64ddd) Ungeachtet der vorstehenden Erwägungen kann aus der Registerlage aber auch unter Berücksichtigung von § 15 HGB eine Gesamtrechtsnachfolge der Klägerin nicht abgeleitet werden.
65§ 15 Abs. 1 HGB bezieht sich nach seinem Wortlaut (nur) auf die konkret eintragungspflichtige, aber nicht eingetragene Tatsache, wobei auch Tatsachen, über die das Register mit der eintragungspflichtigen Tatsache mittelbar zugleich informieren will, noch von der Rechtsfolge erfasst sein sollen (so Krebs in: MüKo, § 15 HGB Rn. 54). Der Vertrauensschutz des Registers wird aber immer nur so weit gewährt, wie die Aussagekraft des Handelsregisters reicht (Koch/Harnos in: Staub, § 15 HGB, Rn. 71).
66Zutreffend ist zwar, dass die eintragungspflichtige Tatsache des Gesellschafterbeitritts nicht in das Handelsregister eingetragen war/ist. Abgesehen davon, dass Zweifel daran bestehen könnten, ob diese Tatsache überhaupt (i.S.d. § 15 Abs. 1 HGB) „in der Angelegenheit“ der Klägerin einzutragen gewesen wäre (vgl. dazu Förster in: Horn/Balzer/Borges/Herrmann, § 15 HGB Rn. 23; Koch/Harnos in: Staub, § 15 HGB Rn. 51), ist die Tatsache eines Gesellschafter-Beitritts (§ 107 HGB) nach den handelsrechtlichen Regelungen von der Tatsache der Gründung bzw. der Auflösung der Gesellschaft (§ 106 HGB bzw. § 143 Abs. 1 HGB), aber auch vom Ausscheiden eines Gesellschafters (§ 143 Abs. 2 HGB) zu unterscheiden (s. z.B. Kammergericht Berlin, Beschluss vom 03.04.2007 1 W 305/06; Oberlandesgericht Frankfurt, Beschluss vom 25.08.2003 20 W 354/02; s. auch Schäfer in: Staub, § 143 HGB Rn. 11, Schmidt/Fleischer in: MüKo, § 143 HGB Rn. 4). Im Streitfall lässt die Registerlage an der Existenz der A-KG indessen keinen Zweifel; sie ist eingetragen und nicht als aufgelöst (geschweige denn als [liquidationslos] erloschen bzw. gelöscht) ausgewiesen. Da dies nach den vorstehenden zivilrechtlichen Darlegungen auch der wahren Rechtslage entspricht (s. zu diesem Erfordernis BGH-Urteil vom 14.05.2019 II ZR 299/17, BGHZ 222, 32), hat der Beklagte die Existenz der A-KG nach § 15 Abs. 2 Satz 1 HGB als zutreffend eingetragene Tatsache gegen sich gelten zu lassen.

------------------------------------------------------------------------

(ZU ERLEDIGENDE AUFGABEN)
(1) Gib aus dem Textauszug die Passage von „64ddd) Ungeachtet der“ bis einschließlich „HGB, Rn. 71).“ wortgetreu wieder.
(2) Fasse den Absatz des Textauszugs, der mit „Zutreffend ist zwar“ beginnt, als Liste kürzer zusammen und behalte dabei seine wesentlichen Aussagen bei.

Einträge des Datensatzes
------------------------------------------------------------------------

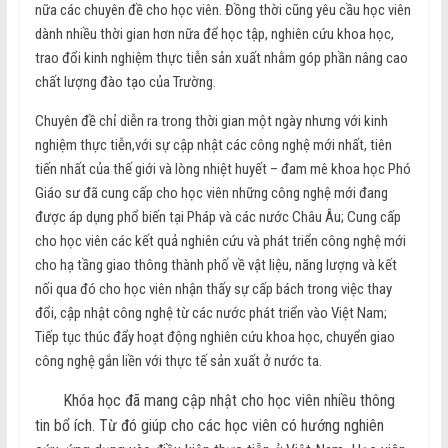
nữa các chuyên đề cho học viên. Đồng thời cũng yêu cầu học viên
dành nhiều thời gian hơn nữa để học tập, nghiên cứu khoa học,
trao đổi kinh nghiệm thực tiễn sản xuất nhằm góp phần nâng cao
chất lượng đào tạo của Trường.
Chuyên đề chỉ diễn ra trong thời gian một ngày nhưng với kinh
nghiệm thực tiễn,với sự cập nhật các công nghệ mới nhất, tiên
tiến nhất của thế giới và lòng nhiệt huyết – đam mê khoa học Phó
Giáo sư đã cung cấp cho học viên những công nghệ mới đang
được áp dụng phổ biến tại Pháp và các nước Châu Âu; Cung cấp
cho học viên các kết quả nghiên cứu và phát triển công nghệ mới
cho hạ tầng giao thông thành phố về vật liệu, năng lượng và kết
nối qua đó cho học viên nhận thấy sự cấp bách trong việc thay
đổi, cập nhật công nghệ từ các nước phát triển vào Việt Nam;
Tiếp tục thúc đẩy hoạt động nghiên cứu khoa học, chuyển giao
công nghệ gắn liền với thực tế sản xuất ở nước ta.
Khóa học đã mang cập nhật cho học viên nhiều thông
tin bổ ích. Từ đó giúp cho các học viên có hướng nghiên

------------------------------------------------------------------------

(LÖSUNGEN DER AUFGABEN)
(1)
64ddd) Ungeachtet der vorstehenden Erwägungen kann aus der Registerlage aber auch unter Berücksichtigung von § 15 HGB eine Gesamtrechtsnachfolge der Klägerin nicht abgeleitet werden.
65§ 15 Abs. 1 HGB bezieht sich nach seinem Wortlaut (nur) auf die konkret eintragungspflichtige, aber nicht eingetragene Tatsache, wobei auch Tatsachen, über die das Register mit der eintragungspflichtigen Tatsache mittelbar zugleich informieren will, noch von der Rechtsfolge erfasst sein sollen (so Krebs in: MüKo, § 15 HGB Rn. 54). Der Vertrauensschutz des Registers wird aber immer nur so weit gewährt, wie die Aussagekraft des Handelsregisters reicht (Koch/Harnos in: Staub, § 15 HGB, Rn. 71).

(2)
- Der Gesellschafterbeitritt ist eine eintragungspflichtige Tatsache, die nicht in das Handelsregister eingetragen ist.
- Möglicherweise ist schon zweifelhaft, ob diese Tatsache im Sinne von § 15 Abs. 1 HGB „in der Angelegenheit“ der Klägerin einzutragen gewesen wäre.
- Handelsrechtlich ist der Beitritt eines Gesellschafters (§ 107 HGB) von drei anderen Tatsachen zu unterscheiden: von der Gründung (§ 106 HGB), von der Auflösung der Gesellschaft (§ 143 Abs. 1 HGB) und vom Ausscheiden eines Gesellschafters (§ 143 Abs. 2 HGB).
- Nach der Registerlage besteht an der Existenz der A-KG kein Zweifel. Sie ist eingetragen und weder als aufgelöst noch als erloschen oder gelöscht ausgewiesen.
- Dies entspricht auch der wahren Rechtslage.
- Deshalb muss der Beklagte die Existenz der A-KG nach § 15 Abs. 2 Satz 1 HGB als zutreffend eingetragene Tatsache gegen sich gelten lassen.